27 April 1997 AUA97\PCABCL2.MS-- 500 words
bcl-2 gene makes PCa hormone-refractory
but RNA catalyst destroys it
New Orleans--A gene that makes prostate cancer cells hormone-refractive has been disabled by an enzyme-like RNA molecule.
"We believe that hormone resistance in the prostate cancer cell is linked to the expression of a protein called bcl-2," said Ralph Buttyan, MD, associate professor at Columbia University, New York, at the AUA's 92nd Annual Meeting.
"bcl-2 protects cells from dying," said Dr. Buttyan. "It's expressed at very high levels in hormone-refractory prostate cancer but it's expressed at very low levels in normal prostate cancer," he said.
bcl-2 regulates apoptosis. When it is completely absent, cells die. When it is present at normal levels, cells live normally, and die in response to apoptosis signals. When it is overexpressed, cells ignore apoptosis signals and become immortal.
One anti-cancer strategy is to inactivate the DNA of cancer-causing genes. Complementary or anti-sense DNA, for example, can bind to the messenger RNA (mRNA) of a specific protein and stop the cell from synthesizing that protein. A group from Royal Marsden Hospital, London, reported, in the April 19 Lancet, a phase I/IIa clinical trial with anti-sense bcl-2 DNA for failed non-Hodgkin's lymphoma. The National Cancer Institute is planning Phase I trials for anti-sense bcl-2 DNA in prostate cancer.
Dr. Buttyan's group has developed an agent called a ribozyme, which is an enzyme-like RNA molecule. "It has catalytic activity," he explained. "It can recognize, bind to, and specifically destroy bcl-2 mRNA in vitro and in vivo."

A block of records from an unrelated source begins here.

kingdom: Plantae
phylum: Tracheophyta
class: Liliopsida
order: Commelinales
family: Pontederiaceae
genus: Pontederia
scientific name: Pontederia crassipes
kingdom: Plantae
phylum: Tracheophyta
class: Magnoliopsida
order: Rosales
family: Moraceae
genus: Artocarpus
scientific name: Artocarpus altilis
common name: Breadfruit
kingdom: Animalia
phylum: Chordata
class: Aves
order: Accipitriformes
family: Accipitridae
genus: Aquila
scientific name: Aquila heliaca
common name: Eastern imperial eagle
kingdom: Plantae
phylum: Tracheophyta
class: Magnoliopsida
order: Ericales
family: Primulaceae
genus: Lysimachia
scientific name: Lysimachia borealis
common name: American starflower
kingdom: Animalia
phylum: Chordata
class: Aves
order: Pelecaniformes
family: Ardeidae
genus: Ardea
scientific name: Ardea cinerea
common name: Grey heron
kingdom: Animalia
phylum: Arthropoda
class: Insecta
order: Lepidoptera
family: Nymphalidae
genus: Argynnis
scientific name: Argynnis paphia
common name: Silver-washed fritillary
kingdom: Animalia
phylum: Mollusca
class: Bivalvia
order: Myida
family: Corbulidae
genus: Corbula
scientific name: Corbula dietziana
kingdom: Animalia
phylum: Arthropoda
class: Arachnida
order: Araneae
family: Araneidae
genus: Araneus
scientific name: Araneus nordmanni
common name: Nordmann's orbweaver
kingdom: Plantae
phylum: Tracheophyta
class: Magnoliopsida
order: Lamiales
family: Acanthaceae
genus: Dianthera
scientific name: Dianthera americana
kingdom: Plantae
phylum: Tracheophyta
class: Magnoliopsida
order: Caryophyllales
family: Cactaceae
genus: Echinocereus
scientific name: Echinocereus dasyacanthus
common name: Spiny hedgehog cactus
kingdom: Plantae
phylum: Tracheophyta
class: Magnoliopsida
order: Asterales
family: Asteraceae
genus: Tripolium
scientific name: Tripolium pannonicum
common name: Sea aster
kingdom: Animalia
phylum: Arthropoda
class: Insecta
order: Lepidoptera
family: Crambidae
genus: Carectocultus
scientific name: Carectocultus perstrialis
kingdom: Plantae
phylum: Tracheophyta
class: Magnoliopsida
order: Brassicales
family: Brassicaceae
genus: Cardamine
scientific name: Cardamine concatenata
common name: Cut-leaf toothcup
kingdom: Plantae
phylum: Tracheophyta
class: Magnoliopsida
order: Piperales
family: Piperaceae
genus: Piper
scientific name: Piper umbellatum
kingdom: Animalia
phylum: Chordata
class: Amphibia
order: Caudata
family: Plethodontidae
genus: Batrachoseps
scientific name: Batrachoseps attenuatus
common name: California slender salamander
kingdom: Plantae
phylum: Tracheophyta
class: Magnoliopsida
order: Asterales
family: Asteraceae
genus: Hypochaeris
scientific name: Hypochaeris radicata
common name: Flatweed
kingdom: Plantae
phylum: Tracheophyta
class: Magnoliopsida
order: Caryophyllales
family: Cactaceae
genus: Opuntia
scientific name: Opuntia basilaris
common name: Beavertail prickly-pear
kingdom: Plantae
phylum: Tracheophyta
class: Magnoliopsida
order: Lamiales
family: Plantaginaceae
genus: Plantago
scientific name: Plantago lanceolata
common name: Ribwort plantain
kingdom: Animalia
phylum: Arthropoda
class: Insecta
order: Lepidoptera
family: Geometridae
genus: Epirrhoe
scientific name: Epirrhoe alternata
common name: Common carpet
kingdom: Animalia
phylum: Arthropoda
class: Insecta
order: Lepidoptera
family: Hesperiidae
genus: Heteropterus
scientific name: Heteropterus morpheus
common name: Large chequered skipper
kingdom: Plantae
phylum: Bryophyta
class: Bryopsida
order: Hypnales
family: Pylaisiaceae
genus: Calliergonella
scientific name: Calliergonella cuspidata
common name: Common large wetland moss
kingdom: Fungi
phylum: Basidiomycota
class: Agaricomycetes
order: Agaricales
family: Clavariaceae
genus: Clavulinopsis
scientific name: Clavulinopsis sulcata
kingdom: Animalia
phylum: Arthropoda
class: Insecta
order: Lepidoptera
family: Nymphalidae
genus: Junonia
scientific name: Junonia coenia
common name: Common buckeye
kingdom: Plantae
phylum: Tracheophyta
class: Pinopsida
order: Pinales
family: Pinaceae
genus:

"The beauty of a ribozyme," added Eric Goluboff, MD, assistant professor of urology at Columbia, "is that a single molecule of a ribozyme can cleave hundreds or thousands of mRNAs, whereas an antisense DNA can only bind to one mRNA. Milligrams of mRNA can be cleaved by micrograms of ribozymes."
When the anti-bcl-2 ribozyme is transfected into normal LNCaP prostate cancer cells, with low bcl-2, it kills them, said Dr. Buttyan. When it is transfected into refractory prostate cancer cells with high bcl-2, it does not kill them. "But it restores their ability to respond to other chemotherapeutic agents," and kills the cells, he said.
RNA transfection is inefficient, "but we're increasingly learning ways of making it more efficient," said Dr. Buttyan. In this study, they simply added the ribozymes, encapsulated in a lipid-based transfection medium, to the cultured cells.
The next step is to work in mouse models in which bcl-2 expression causes either abnormal prostate growth, or hormone-resistant prostate cancer. "We're hoping to treat these animal models with an adenovirus vector," said Dr. Buttyan, "and effectively cure the hormone resistant prostate cancer in these mice." An adenovirus vector is a virus that carries an engineered gene.
The ribozyme kills the prostate cancer cells by removing their defenses, said Dr. Buttyan. "bcl-2 is a defense against chemotherapy, radiation therapy, and other forms of therapy. We remove it and the cells are now susceptible to the same agents as the early prostate cancers."